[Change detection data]
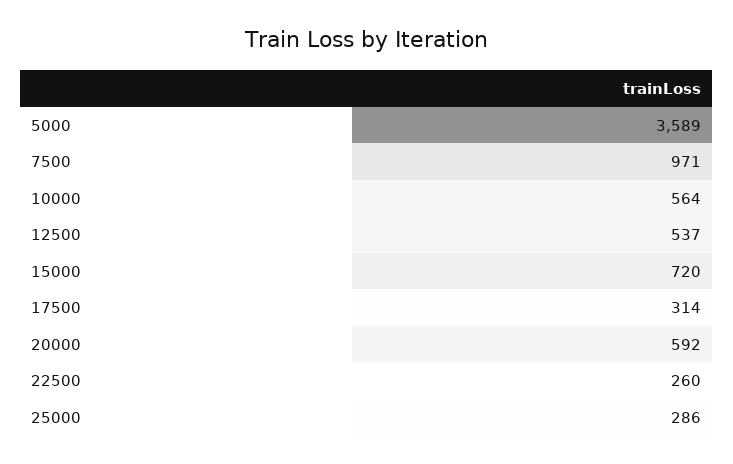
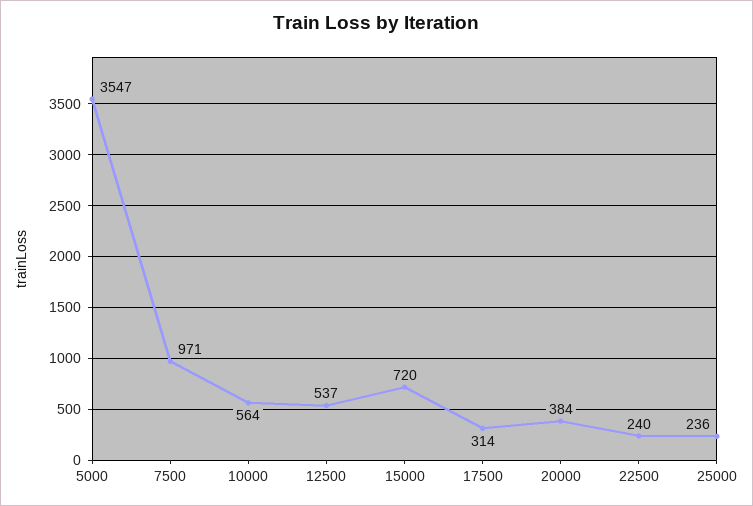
  {
-   "5000": 3589,
+   "5000": 3547,
    "7500": 971,
    "10000": 564,
    "12500": 537,
    "15000": 720,
    "17500": 314,
-   "20000": 592,
+   "20000": 384,
-   "22500": 260,
+   "22500": 240,
-   "25000": 286
+   "25000": 236
  }

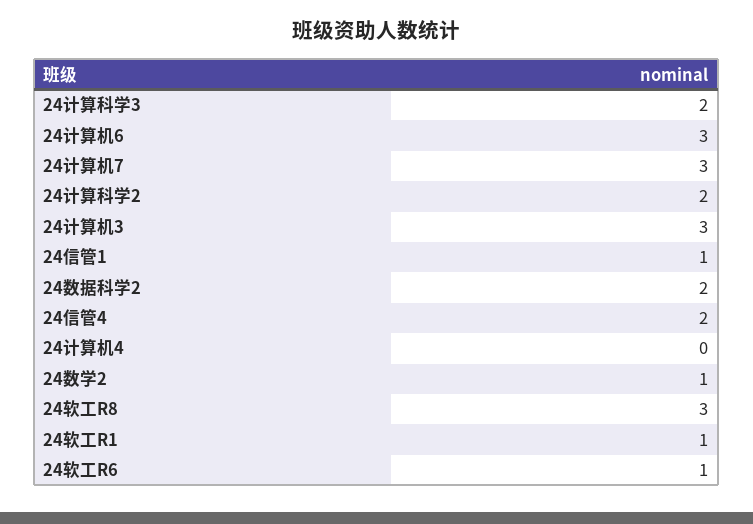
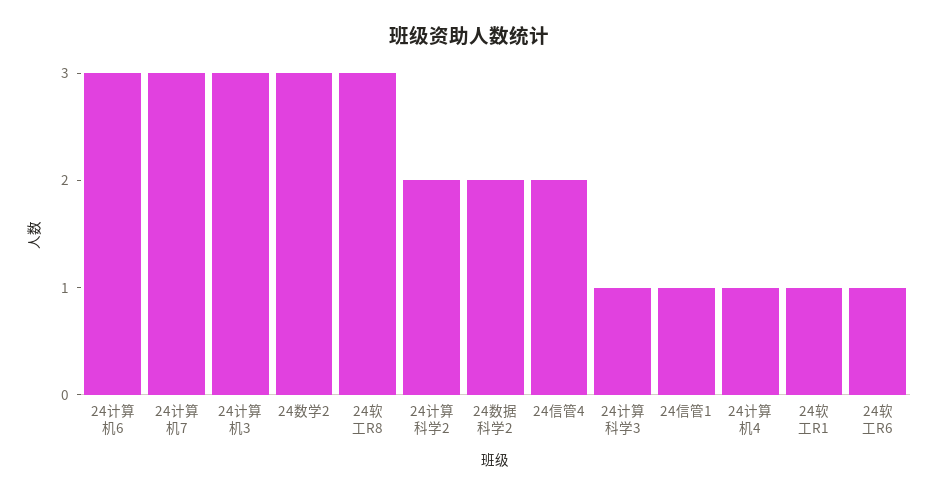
  {
-   "24计算科学3": 2,
+   "24计算科学3": 1,
    "24计算机6": 3,
    "24计算机7": 3,
    "24计算科学2": 2,
    "24计算机3": 3,
    "24信管1": 1,
    "24数据科学2": 2,
    "24信管4": 2,
-   "24计算机4": 0,
+   "24计算机4": 1,
-   "24数学2": 1,
+   "24数学2": 3,
    "24软工R8": 3,
    "24软工R1": 1,
    "24软工R6": 1
  }

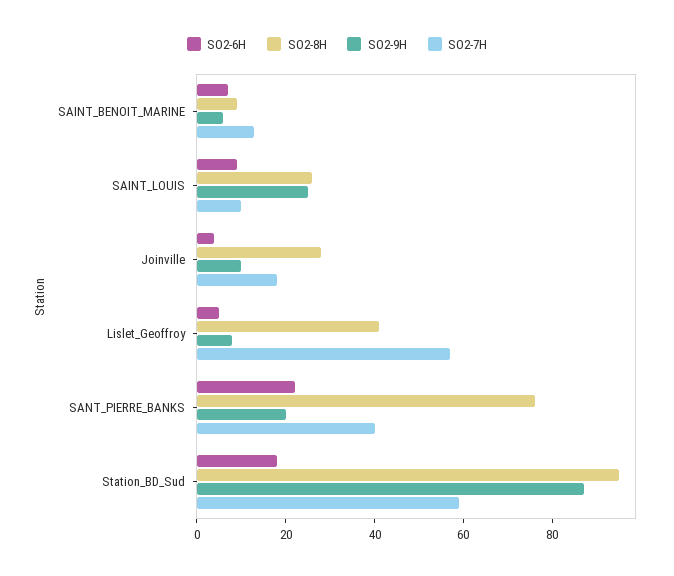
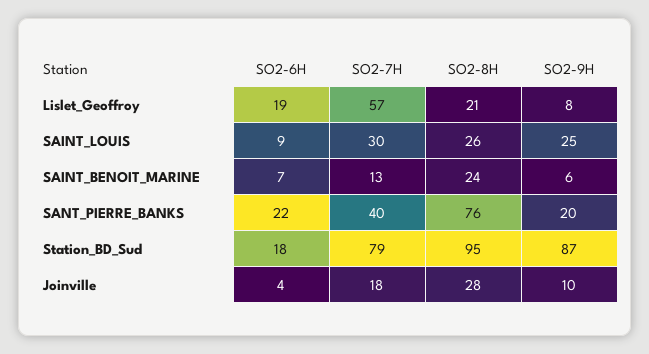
  {
    "SO2-6H": {
      "SAINT_BENOIT_MARINE": 7,
      "SAINT_LOUIS": 9,
      "Joinville": 4,
-     "Lislet_Geoffroy": 5,
+     "Lislet_Geoffroy": 19,
      "SANT_PIERRE_BANKS": 22,
      "Station_BD_Sud": 18
    },
    "SO2-8H": {
-     "SAINT_BENOIT_MARINE": 10,
+     "SAINT_BENOIT_MARINE": 24,
      "SAINT_LOUIS": 26,
      "Joinville": 28,
-     "Lislet_Geoffroy": 40,
+     "Lislet_Geoffroy": 21,
      "SANT_PIERRE_BANKS": 76,
      "Station_BD_Sud": 95
    },
    "SO2-9H": {
      "SAINT_BENOIT_MARINE": 6,
      "SAINT_LOUIS": 25,
      "Joinville": 10,
      "Lislet_Geoffroy": 8,
      "SANT_PIERRE_BANKS": 20,
      "Station_BD_Sud": 87
    },
    "SO2-7H": {
      "SAINT_BENOIT_MARINE": 13,
-     "SAINT_LOUIS": 10,
+     "SAINT_LOUIS": 30,
      "Joinville": 18,
      "Lislet_Geoffroy": 57,
      "SANT_PIERRE_BANKS": 40,
-     "Station_BD_Sud": 60
+     "Station_BD_Sud": 79
    }
  }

** What you are asked to do **
All entries should be restated word for word; no images belong in the copy.

** Written answer **
  {
-   "5000": 3589,
+   "5000": 3547,
    "7500": 971,
    "10000": 564,
    "12500": 537,
    "15000": 720,
    "17500": 314,
-   "20000": 592,
+   "20000": 384,
-   "22500": 260,
+   "22500": 240,
-   "25000": 286
+   "25000": 236
  }

  {
-   "24计算科学3": 2,
+   "24计算科学3": 1,
    "24计算机6": 3,
    "24计算机7": 3,
    "24计算科学2": 2,
    "24计算机3": 3,
    "24信管1": 1,
    "24数据科学2": 2,
    "24信管4": 2,
-   "24计算机4": 0,
+   "24计算机4": 1,
-   "24数学2": 1,
+   "24数学2": 3,
    "24软工R8": 3,
    "24软工R1": 1,
    "24软工R6": 1
  }

  {
    "SO2-6H": {
      "SAINT_BENOIT_MARINE": 7,
      "SAINT_LOUIS": 9,
      "Joinville": 4,
-     "Lislet_Geoffroy": 5,
+     "Lislet_Geoffroy": 19,
      "SANT_PIERRE_BANKS": 22,
      "Station_BD_Sud": 18
    },
    "SO2-8H": {
-     "SAINT_BENOIT_MARINE": 10,
+     "SAINT_BENOIT_MARINE": 24,
      "SAINT_LOUIS": 26,
      "Joinville": 28,
-     "Lislet_Geoffroy": 40,
+     "Lislet_Geoffroy": 21,
      "SANT_PIERRE_BANKS": 76,
      "Station_BD_Sud": 95
    },
    "SO2-9H": {
      "SAINT_BENOIT_MARINE": 6,
      "SAINT_LOUIS": 25,
      "Joinville": 10,
      "Lislet_Geoffroy": 8,
      "SANT_PIERRE_BANKS": 20,
      "Station_BD_Sud": 87
    },
    "SO2-7H": {
      "SAINT_BENOIT_MARINE": 13,
-     "SAINT_LOUIS": 10,
+     "SAINT_LOUIS": 30,
      "Joinville": 18,
      "Lislet_Geoffroy": 57,
      "SANT_PIERRE_BANKS": 40,
-     "Station_BD_Sud": 60
+     "Station_BD_Sud": 79
    }
  }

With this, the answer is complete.